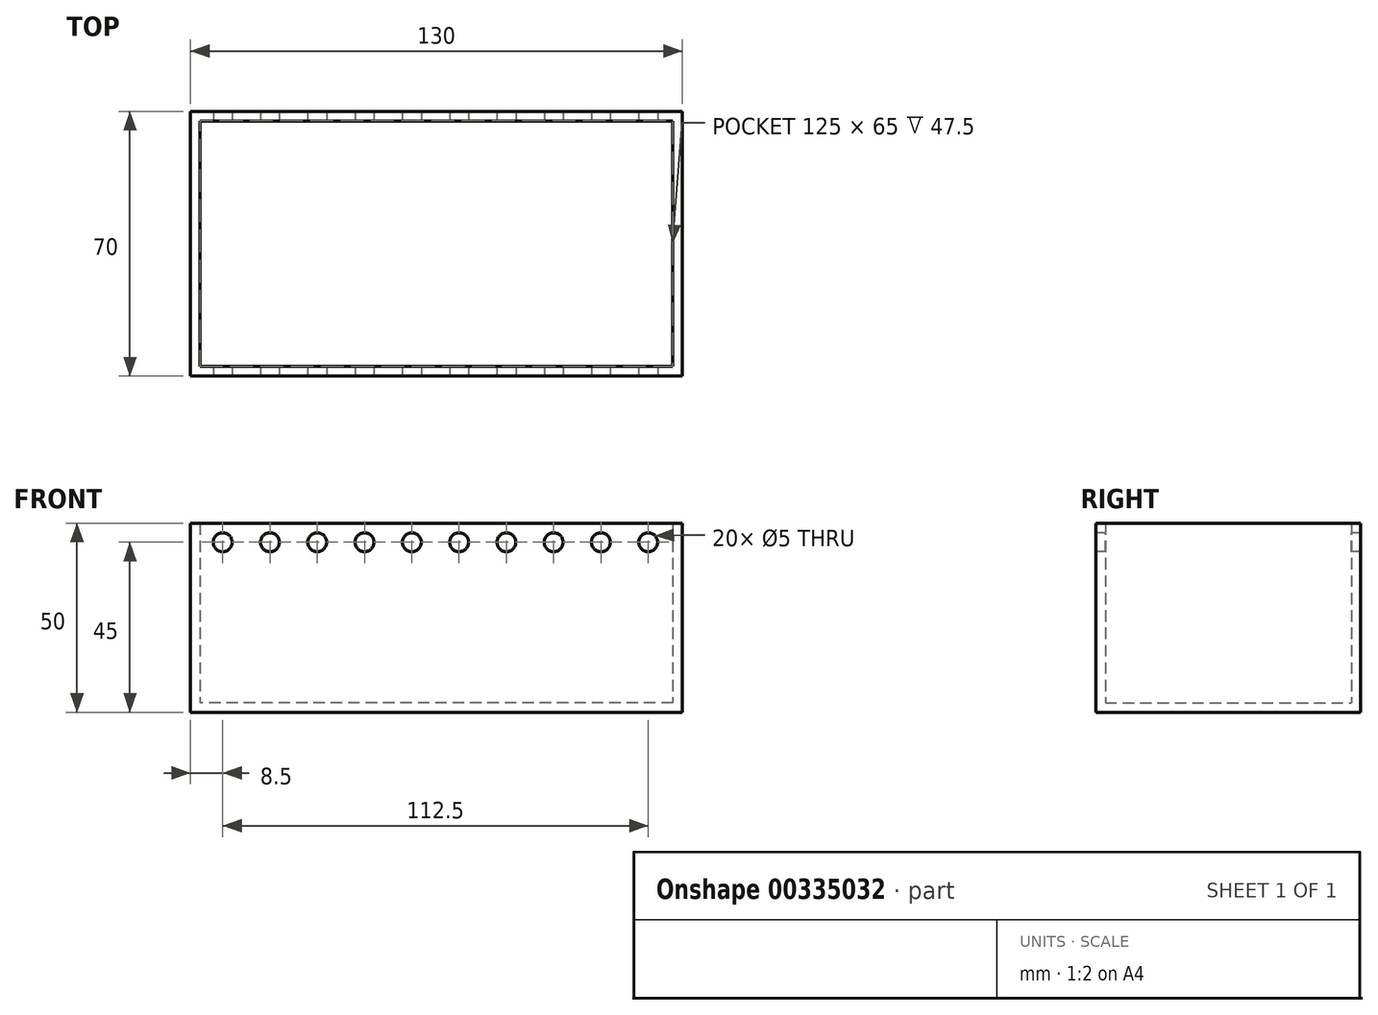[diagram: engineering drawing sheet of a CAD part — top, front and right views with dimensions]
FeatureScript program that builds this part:
annotation { "Feature Type Name" : "Feature", "Feature Type Description" : "" }
export const myFeature = defineFeature(function(context is Context, id is Id, definition is map)
    precondition{}
    {
        {
            var Q0;
            Q0=qCreatedBy(makeId("Top.planeOp"),FACE);
            var sketch = newSketch(context, id + "F0", { "sketchPlane" : qUnion([Q0])});
            skLineSegment(sketch, "E0.bottom", {"start": v(65, -35) * mm, "end": v(-65, -35) * mm});
            skLineSegment(sketch, "E0.top", {"start": v(65, 35) * mm, "end": v(-65, 35) * mm});
            skLineSegment(sketch, "E0.left", {"start": v(65, -35) * mm, "end": v(65, 35) * mm});
            skLineSegment(sketch, "E0.right", {"start": v(-65, -35) * mm, "end": v(-65, 35) * mm});
            skPoint(sketch, "E0.middle", {"position": v(0, 0) * mm});
            skSolve(sketch);
        }
        {
            var Q0;
            Q0=makeQuery(id+"F0.imprint","IMPRINT",FACE,{"disambiguationData":[TD([[makeQuery(id+"F0.imprint","IMPRINT",EDGE,{"derivedFrom":sQuery(id+"F0.wireOp",EDGE,"E0.bottom")}),-1.0]])]});
            extrude(context, id + "F1", {"entities" : qUnion([Q0]), "depth" : 50 * mm});
        }
        {
            var Q0;
            Q0=makeQuery(id+"F1.opExtrude","CAP_FACE",FACE,{"disambiguationData":[OSD([sQuery(id+"F0.wireOp",EDGE,"E0.bottom"),sQuery(id+"F0.wireOp",EDGE,"E0.top"),sQuery(id+"F0.wireOp",EDGE,"E0.left"),sQuery(id+"F0.wireOp",EDGE,"E0.right")])],"isStart":false});
            shell(context, id + "F2", {"entities" : qUnion([Q0]), "thickness" : 2.5 * mm});
        }
        {
            var Q0;
            Q0=makeQuery(id+"F1.opExtrude","SWEPT_FACE",FACE,{"disambiguationData":[OSD([sQuery(id+"F0.wireOp",EDGE,"E0.bottom")])]});
            var sketch = newSketch(context, id + "F3", { "sketchPlane" : qUnion([Q0])});
            skLineSegment(sketch, "E1", {"start": v(-65, 45) * mm, "end": v(65, 45) * mm, "construction": true});
            skCircle(sketch, "E2", {"center": v(-56.5, 45) * mm, "radius": 2.5 * mm});
            skCircle(sketch, "E3.1.0.0", {"center": v(-44, 45) * mm, "radius": 2.5 * mm});
            skCircle(sketch, "E3.2.0.0", {"center": v(-31.5, 45) * mm, "radius": 2.5 * mm});
            skCircle(sketch, "E3.3.0.0", {"center": v(-19, 45) * mm, "radius": 2.5 * mm});
            skCircle(sketch, "E3.4.0.0", {"center": v(-6.5, 45) * mm, "radius": 2.5 * mm});
            skCircle(sketch, "E3.5.0.0", {"center": v(6, 45) * mm, "radius": 2.5 * mm});
            skCircle(sketch, "E3.6.0.0", {"center": v(18.5, 45) * mm, "radius": 2.5 * mm});
            skCircle(sketch, "E3.7.0.0", {"center": v(31, 45) * mm, "radius": 2.5 * mm});
            skCircle(sketch, "E3.8.0.0", {"center": v(43.5, 45) * mm, "radius": 2.5 * mm});
            skCircle(sketch, "E3.9.0.0", {"center": v(56, 45) * mm, "radius": 2.5 * mm});
            skLineSegment(sketch, "E3.direction1", {"start": v(-56.5, 45) * mm, "end": v(-44, 45) * mm, "construction": true});
            skSolve(sketch);
        }
        {
            var Q0;
            Q0 = qSketchRegion(id + "F3", true);
            extrude(context, id + "F4", {"entities" : qUnion([Q0]), "operationType" : NewBodyOperationType.REMOVE, "endBound" : BoundingType.THROUGH_ALL, "oppositeDirection" : true, "depth" : 25 * mm});
        }
    });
______________________________
**Stated exercise:** Rewrite everything from the start of the records down to the line containing "v(-65, 45) *", renaming "Q0" to "faceQuery" and changing nothing else. Omit the pictures from your answer.

**Written response:**
[diagram: engineering drawing sheet of a CAD part — top, front and right views with dimensions]
FeatureScript program that builds this part:
annotation { "Feature Type Name" : "Feature", "Feature Type Description" : "" }
export const myFeature = defineFeature(function(context is Context, id is Id, definition is map)
    precondition{}
    {
        {
            var faceQuery;
            faceQuery=qCreatedBy(makeId("Top.planeOp"),FACE);
            var sketch = newSketch(context, id + "F0", { "sketchPlane" : qUnion([faceQuery])});
            skLineSegment(sketch, "E0.bottom", {"start": v(65, -35) * mm, "end": v(-65, -35) * mm});
            skLineSegment(sketch, "E0.top", {"start": v(65, 35) * mm, "end": v(-65, 35) * mm});
            skLineSegment(sketch, "E0.left", {"start": v(65, -35) * mm, "end": v(65, 35) * mm});
            skLineSegment(sketch, "E0.right", {"start": v(-65, -35) * mm, "end": v(-65, 35) * mm});
            skPoint(sketch, "E0.middle", {"position": v(0, 0) * mm});
            skSolve(sketch);
        }
        {
            var faceQuery;
            faceQuery=makeQuery(id+"F0.imprint","IMPRINT",FACE,{"disambiguationData":[TD([[makeQuery(id+"F0.imprint","IMPRINT",EDGE,{"derivedFrom":sQuery(id+"F0.wireOp",EDGE,"E0.bottom")}),-1.0]])]});
            extrude(context, id + "F1", {"entities" : qUnion([faceQuery]), "depth" : 50 * mm});
        }
        {
            var faceQuery;
            faceQuery=makeQuery(id+"F1.opExtrude","CAP_FACE",FACE,{"disambiguationData":[OSD([sQuery(id+"F0.wireOp",EDGE,"E0.bottom"),sQuery(id+"F0.wireOp",EDGE,"E0.top"),sQuery(id+"F0.wireOp",EDGE,"E0.left"),sQuery(id+"F0.wireOp",EDGE,"E0.right")])],"isStart":false});
            shell(context, id + "F2", {"entities" : qUnion([faceQuery]), "thickness" : 2.5 * mm});
        }
        {
            var faceQuery;
            faceQuery=makeQuery(id+"F1.opExtrude","SWEPT_FACE",FACE,{"disambiguationData":[OSD([sQuery(id+"F0.wireOp",EDGE,"E0.bottom")])]});
            var sketch = newSketch(context, id + "F3", { "sketchPlane" : qUnion([faceQuery])});
            skLineSegment(sketch, "E1", {"start": v(-65, 45) * mm, "end": v(65, 45) * mm, "construction": true});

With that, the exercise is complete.